**WORK TASK**. I need the number of lines in the data that contain the word "only", and nothing beyond it.

**GIVEN DATA**.
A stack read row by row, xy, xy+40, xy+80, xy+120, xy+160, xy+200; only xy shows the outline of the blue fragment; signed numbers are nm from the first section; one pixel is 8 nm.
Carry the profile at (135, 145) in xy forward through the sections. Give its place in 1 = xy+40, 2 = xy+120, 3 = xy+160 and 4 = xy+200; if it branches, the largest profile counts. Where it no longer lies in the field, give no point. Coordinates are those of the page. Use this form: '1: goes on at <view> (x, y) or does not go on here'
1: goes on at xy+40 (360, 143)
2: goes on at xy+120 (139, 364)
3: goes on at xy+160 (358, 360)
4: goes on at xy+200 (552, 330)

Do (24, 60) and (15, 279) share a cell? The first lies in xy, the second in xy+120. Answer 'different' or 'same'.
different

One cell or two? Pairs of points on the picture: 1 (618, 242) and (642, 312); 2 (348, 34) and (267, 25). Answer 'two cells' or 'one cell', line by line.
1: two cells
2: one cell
---
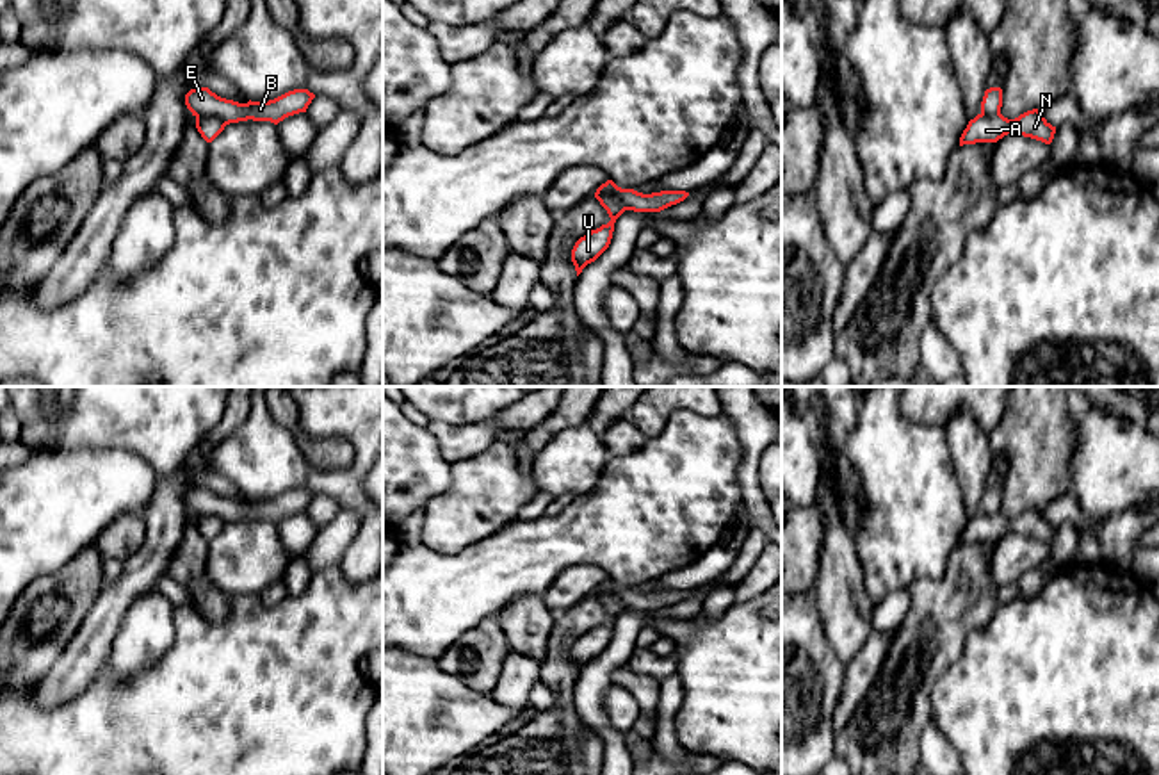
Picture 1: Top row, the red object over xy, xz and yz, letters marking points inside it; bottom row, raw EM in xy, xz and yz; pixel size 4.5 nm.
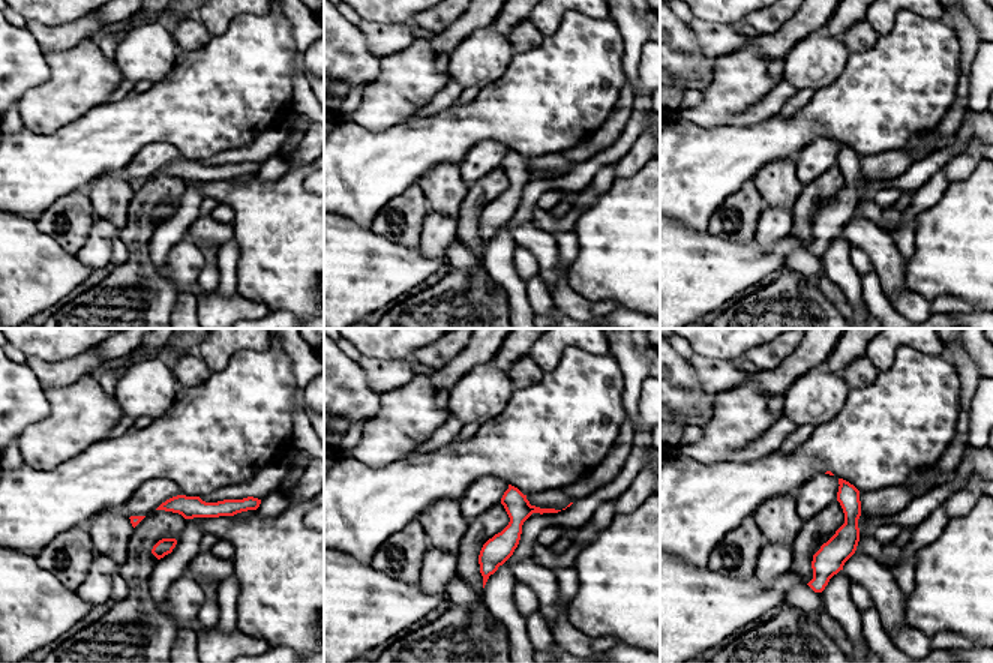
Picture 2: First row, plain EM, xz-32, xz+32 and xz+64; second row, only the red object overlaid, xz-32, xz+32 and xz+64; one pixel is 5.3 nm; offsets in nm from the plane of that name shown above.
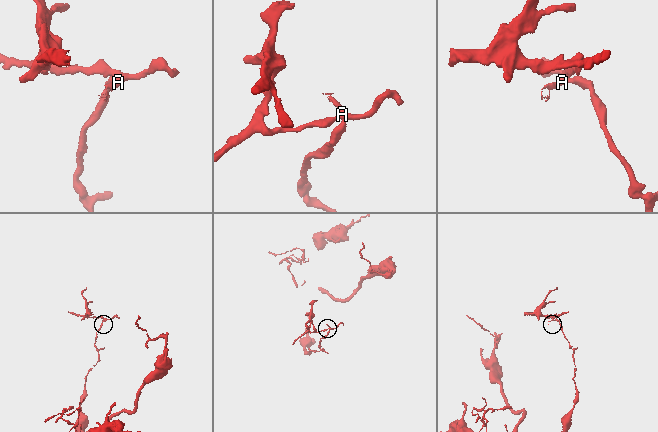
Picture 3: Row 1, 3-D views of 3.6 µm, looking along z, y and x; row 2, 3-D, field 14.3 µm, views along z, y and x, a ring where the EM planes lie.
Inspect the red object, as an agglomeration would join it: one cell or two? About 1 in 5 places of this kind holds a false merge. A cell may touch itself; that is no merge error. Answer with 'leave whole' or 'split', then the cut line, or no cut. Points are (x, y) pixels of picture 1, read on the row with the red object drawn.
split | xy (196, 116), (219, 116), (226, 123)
==
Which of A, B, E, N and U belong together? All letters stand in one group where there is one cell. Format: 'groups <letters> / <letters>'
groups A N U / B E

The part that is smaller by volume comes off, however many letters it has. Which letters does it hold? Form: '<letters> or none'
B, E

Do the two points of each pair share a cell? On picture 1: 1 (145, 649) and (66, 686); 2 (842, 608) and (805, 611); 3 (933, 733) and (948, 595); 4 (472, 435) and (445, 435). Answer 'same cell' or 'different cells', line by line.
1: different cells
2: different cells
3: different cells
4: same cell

**EXPECTED ANSWER**. 2